Joël Mesot, président de l'EPFZ
Les universités, ces lieux où se construit l'avenir

Chaque deux semaines, à travers sa chronique, un chercheur nous emmène dans les coulisses de la recherche suisse. Joël Mesot, le président de l’EPFZ, se penche sur les techniques innovantes telles que l'ARNm ou les tests PCR, créées dans les universités.
Publié: 15.07.2021 à 08:57 heures
Photo: Editing Lab
Joël Mesot

Après des mois de pandémie, des termes sibyllins tels que test PCR ou ARN messager nous sont familiers. Actuellement, environ 35% de la population suisse est entièrement vaccinée. Ce chiffre doit être nettement plus élevé si nous voulons endiguer le risque d’une nouvelle vague d’infection. Il a fallu moins d’une année à la science et à l’industrie pour mettre au point un vaccin très efficace contre le Covid-19. Une performance tout simplement remarquable.

Les recherches fondatrices de l'ARN messager

Deux sociétés de biotechnologie se démarquent clairement dans ce contexte: Moderna et BioNTech. Les deux sont issues de monde universitaire: les fondateurs de Moderna ont des liens avec l’université de Harvard et le MIT, ceux de BioNTech avec l’université de Mayence. Les deux sociétés développent leurs vaccins sur la base de l’ARN messager. Les ARN messagers sont des molécules qui, lorsqu’elles sont inoculées, transportent les plans de construction d’une protéine du pathogène jusque dans les cellules humaines. Notre système immunitaire peut alors l’identifier comme étranger et fabriquer des anticorps permettant de combattre le virus.

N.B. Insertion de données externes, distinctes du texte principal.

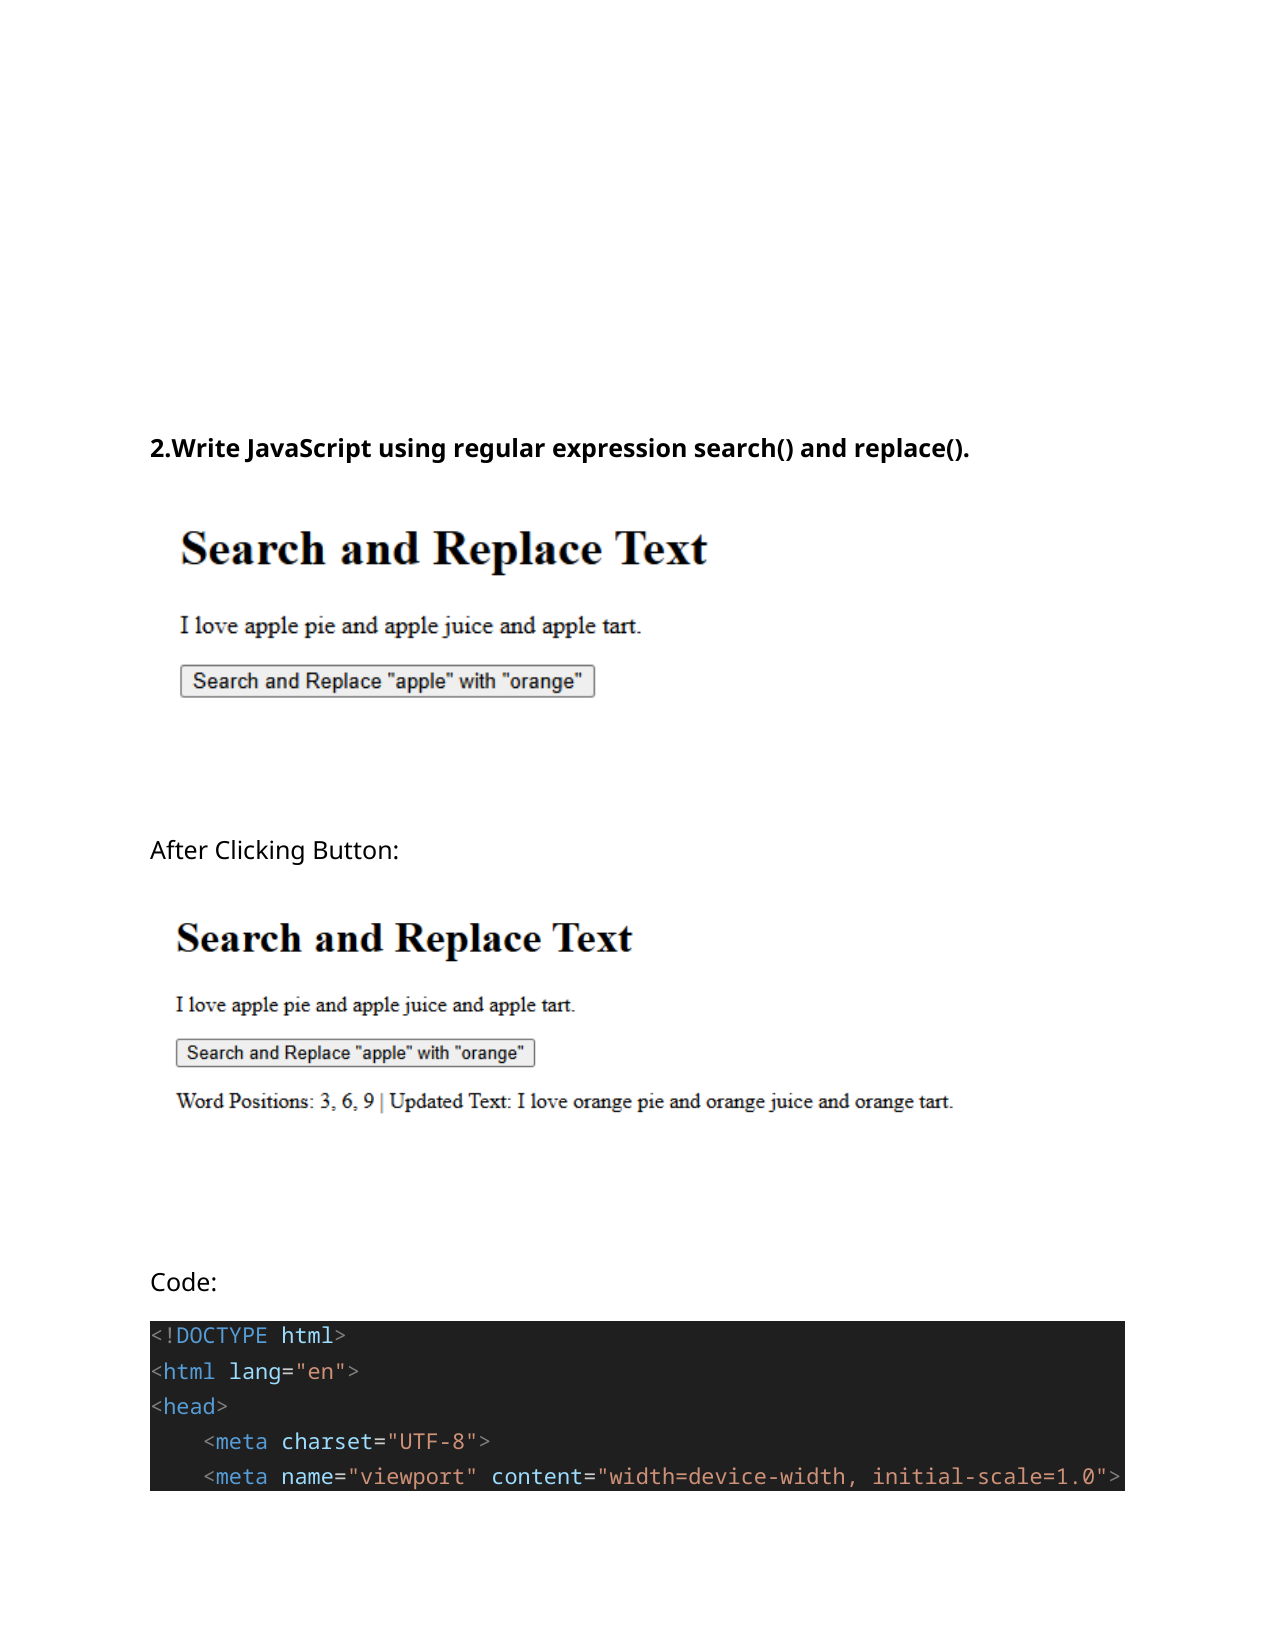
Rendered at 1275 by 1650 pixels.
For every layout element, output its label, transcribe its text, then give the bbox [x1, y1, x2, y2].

text <head> [150, 1391, 1125, 1421]
text 2.Write JavaScript using regular expression search() and replace(). [150, 431, 1125, 465]
text Code: [150, 889, 1125, 1298]
text After Clicking Button: [150, 832, 1125, 867]
text <html lang="en"> [150, 1356, 1125, 1385]
text <!DOCTYPE html> [150, 1321, 1125, 1350]
text <meta charset="UTF-8"> [150, 1426, 1125, 1456]
text <meta name="viewport" content="width=device-width, initial-scale=1.0"> [150, 1461, 1125, 1491]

Pour leur technologie d’ARN messager, les deux entreprises s’appuient sur les recherches menées par la biochimiste Katalin Kariko et l’immunologue Drew Weissmann à l’université de Pennsylvanie au début des années 1990. Avant de pouvoir apporter la preuve expérimentale de leur théorie dans les organismes vivants, les deux scientifiques ont dû franchir bien des obstacles. Kariko a reçu peu de fonds pour ses recherches. Très persévérante, elle n’a jamais abandonné. Aujourd’hui, la scientifique d’origine hongroise est pressentie pour le prochain prix Nobel.

Le Dr. Katalin Kariko.
Photo: Matthew McDermott/Polaris

Les origines du test PCR

Pour le diagnostic du Covid-19, nous avons recours aux tests PCR, une référence absolue pour l’analyse du patrimoine génétique. Le test est basé sur la réaction en chaîne par polymérase, dans laquelle le matériel génétique du virus est amplifié. Pour la petite histoire, on pourrait dire que le test PCR est né dans les «hot springs» du parc national de Yellowstone. Dans les années 1960, le microbiologiste Thomas Brock était à la recherche d’organismes capables de survivre même dans les sources thermales chaudes. Il a donné le nom de Thermus aquaticus à une bactérie particulièrement résistante. Une enzyme isolée de cette bactérie permet aujourd’hui de copier le patrimoine génétique dans le test PCR. Le test lui-même a été mis au point dans les années 1980 et a valu un prix Nobel à ses inventeurs, les scientifiques Kary Mullis et Michael Smith.

Il peut s’écouler beaucoup de temps avant que les résultats de la recherche ne soient mis en application. Et le chemin à parcourir est risqué. Mais comme l’atteste l’histoire de l’ARN messager et du test PCR, les progrès en médecine et en diagnostic commencent souvent par la persévérance d’esprits brillants. Les universités sont des lieux privilégiés pour donner à ces personnes l’espace nécessaire pour réussir. Et c’est bien là que se construit notre avenir.